## TO BE DONE
Answer these questions on the aquarium post, one answer per line, numbered to match:
1. What is the tank's capacity in gallons and in litres?
2. About how many babies did one of the mollies give birth to?
3. How many white fluorescent lamps does the setup include, and what is the wattage of each?

## PAGE
# pH is up to 9! Ways to drop it?



## Jaap (Jun 24, 2005)

I have a 30 gallon tank (120 litres) with the following setup for the past 4 years:

1. Layers of substrate and fine gravel, which I don't know what the substrate is.
2. A driftwood
3. 3 species of plants that are hardy since they are the only plants that managed to survive a period where I completely neglected the tank. One of the species is Valesneria I think which is a fast grower, green leaved long plant. The other specie I think is Baby Tears or something. Forgive me for I do not know the names of the three species of plant I have for 3 years now.
4. Just purchased 4 mollies and recently one of them gave birth to around 20 babies.
5. kH 4
6. pH 8 - 9 
7. One 25 watt Arcadia fluorescent lamp (Pink colour)
8. Two 25 watt Arcadia fluorescent lamp (White colour)

## LISTED RECORDS

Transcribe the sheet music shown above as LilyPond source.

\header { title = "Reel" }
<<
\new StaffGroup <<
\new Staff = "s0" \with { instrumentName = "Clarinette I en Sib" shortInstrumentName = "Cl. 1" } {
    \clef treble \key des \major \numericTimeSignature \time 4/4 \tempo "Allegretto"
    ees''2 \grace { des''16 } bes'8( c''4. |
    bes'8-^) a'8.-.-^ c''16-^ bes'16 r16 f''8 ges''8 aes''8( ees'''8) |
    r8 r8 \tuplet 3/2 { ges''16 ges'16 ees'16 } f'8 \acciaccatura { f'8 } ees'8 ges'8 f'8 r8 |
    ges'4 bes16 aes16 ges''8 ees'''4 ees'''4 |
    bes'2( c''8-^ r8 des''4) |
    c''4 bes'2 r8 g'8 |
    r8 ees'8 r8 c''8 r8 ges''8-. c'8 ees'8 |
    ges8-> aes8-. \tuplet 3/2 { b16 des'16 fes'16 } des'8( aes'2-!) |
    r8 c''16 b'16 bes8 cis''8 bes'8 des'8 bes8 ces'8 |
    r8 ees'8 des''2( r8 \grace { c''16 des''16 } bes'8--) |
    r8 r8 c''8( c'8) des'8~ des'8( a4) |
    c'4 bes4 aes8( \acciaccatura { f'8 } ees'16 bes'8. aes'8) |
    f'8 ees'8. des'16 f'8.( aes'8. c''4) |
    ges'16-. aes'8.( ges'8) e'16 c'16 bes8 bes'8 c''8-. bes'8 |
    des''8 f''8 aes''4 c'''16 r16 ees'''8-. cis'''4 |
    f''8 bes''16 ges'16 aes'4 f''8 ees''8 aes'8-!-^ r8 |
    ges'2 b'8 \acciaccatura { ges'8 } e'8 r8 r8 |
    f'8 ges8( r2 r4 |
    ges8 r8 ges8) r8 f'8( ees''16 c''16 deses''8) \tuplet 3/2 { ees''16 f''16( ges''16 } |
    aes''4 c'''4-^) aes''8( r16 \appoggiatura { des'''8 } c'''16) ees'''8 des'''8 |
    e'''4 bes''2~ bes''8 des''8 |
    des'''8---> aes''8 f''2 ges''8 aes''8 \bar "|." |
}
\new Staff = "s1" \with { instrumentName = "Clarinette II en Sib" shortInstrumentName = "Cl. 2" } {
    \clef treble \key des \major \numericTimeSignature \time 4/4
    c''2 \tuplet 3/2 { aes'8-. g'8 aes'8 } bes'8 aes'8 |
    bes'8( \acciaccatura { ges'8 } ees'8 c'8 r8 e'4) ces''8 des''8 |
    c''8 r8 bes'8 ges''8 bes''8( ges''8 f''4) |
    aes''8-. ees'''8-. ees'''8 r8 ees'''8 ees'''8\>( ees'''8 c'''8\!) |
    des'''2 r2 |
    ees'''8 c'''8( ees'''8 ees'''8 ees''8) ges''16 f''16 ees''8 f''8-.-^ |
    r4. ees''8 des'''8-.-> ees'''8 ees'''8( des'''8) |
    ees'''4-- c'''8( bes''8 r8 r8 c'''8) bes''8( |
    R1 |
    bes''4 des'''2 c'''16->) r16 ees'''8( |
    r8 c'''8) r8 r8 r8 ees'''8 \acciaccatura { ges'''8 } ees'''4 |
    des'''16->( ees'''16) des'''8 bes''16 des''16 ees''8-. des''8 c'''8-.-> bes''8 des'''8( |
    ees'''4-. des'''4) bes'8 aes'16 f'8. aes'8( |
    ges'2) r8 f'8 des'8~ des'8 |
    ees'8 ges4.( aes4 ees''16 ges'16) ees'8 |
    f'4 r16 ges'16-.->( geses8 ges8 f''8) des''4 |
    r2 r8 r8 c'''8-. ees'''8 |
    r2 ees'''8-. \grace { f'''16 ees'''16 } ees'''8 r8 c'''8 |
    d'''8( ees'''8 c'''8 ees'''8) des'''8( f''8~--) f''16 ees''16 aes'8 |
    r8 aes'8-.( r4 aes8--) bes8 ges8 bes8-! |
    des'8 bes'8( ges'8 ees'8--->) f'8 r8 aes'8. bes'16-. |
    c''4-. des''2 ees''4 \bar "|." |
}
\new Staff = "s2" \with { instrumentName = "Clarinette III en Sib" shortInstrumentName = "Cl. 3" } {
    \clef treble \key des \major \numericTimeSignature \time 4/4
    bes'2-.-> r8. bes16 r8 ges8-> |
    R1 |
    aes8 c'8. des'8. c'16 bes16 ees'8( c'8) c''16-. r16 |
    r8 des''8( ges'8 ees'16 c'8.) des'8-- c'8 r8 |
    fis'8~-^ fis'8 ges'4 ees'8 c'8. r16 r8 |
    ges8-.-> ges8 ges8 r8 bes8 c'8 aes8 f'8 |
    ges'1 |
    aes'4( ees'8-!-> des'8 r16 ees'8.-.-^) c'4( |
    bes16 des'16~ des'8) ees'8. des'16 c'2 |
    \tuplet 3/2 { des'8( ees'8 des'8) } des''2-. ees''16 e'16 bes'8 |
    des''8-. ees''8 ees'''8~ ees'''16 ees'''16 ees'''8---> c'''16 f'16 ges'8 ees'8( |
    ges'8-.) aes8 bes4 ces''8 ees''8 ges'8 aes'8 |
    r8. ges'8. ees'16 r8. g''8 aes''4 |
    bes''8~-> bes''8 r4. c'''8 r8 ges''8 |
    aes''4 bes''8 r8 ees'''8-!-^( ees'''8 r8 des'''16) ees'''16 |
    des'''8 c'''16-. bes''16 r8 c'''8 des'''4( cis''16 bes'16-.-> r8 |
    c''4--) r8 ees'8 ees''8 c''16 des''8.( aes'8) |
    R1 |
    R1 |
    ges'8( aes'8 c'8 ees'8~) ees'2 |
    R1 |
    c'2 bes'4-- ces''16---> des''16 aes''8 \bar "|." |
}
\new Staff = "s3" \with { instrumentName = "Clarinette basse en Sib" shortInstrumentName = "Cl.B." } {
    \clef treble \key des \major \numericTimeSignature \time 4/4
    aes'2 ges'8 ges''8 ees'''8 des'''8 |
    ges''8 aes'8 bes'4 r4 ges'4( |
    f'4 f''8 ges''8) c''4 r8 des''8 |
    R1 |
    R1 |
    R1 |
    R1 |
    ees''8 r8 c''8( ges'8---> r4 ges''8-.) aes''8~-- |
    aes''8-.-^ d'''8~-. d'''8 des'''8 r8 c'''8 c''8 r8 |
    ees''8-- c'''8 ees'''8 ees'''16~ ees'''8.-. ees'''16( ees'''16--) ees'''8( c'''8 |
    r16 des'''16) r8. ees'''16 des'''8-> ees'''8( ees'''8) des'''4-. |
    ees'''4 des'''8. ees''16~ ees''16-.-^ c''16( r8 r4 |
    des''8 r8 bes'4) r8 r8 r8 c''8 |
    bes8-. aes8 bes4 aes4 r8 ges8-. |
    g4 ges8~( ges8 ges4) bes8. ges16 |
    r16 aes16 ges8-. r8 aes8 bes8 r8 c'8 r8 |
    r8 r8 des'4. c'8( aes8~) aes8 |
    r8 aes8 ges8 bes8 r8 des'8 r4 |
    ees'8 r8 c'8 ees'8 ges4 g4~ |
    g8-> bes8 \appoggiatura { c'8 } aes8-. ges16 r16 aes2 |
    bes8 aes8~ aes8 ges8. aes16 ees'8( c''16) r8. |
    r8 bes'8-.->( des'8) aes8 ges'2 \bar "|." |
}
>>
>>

## OUTPUT FOR THIS EXERCISE
1. 30 gallons (120 litres)
2. Around 20
3. Two, at 25 watts each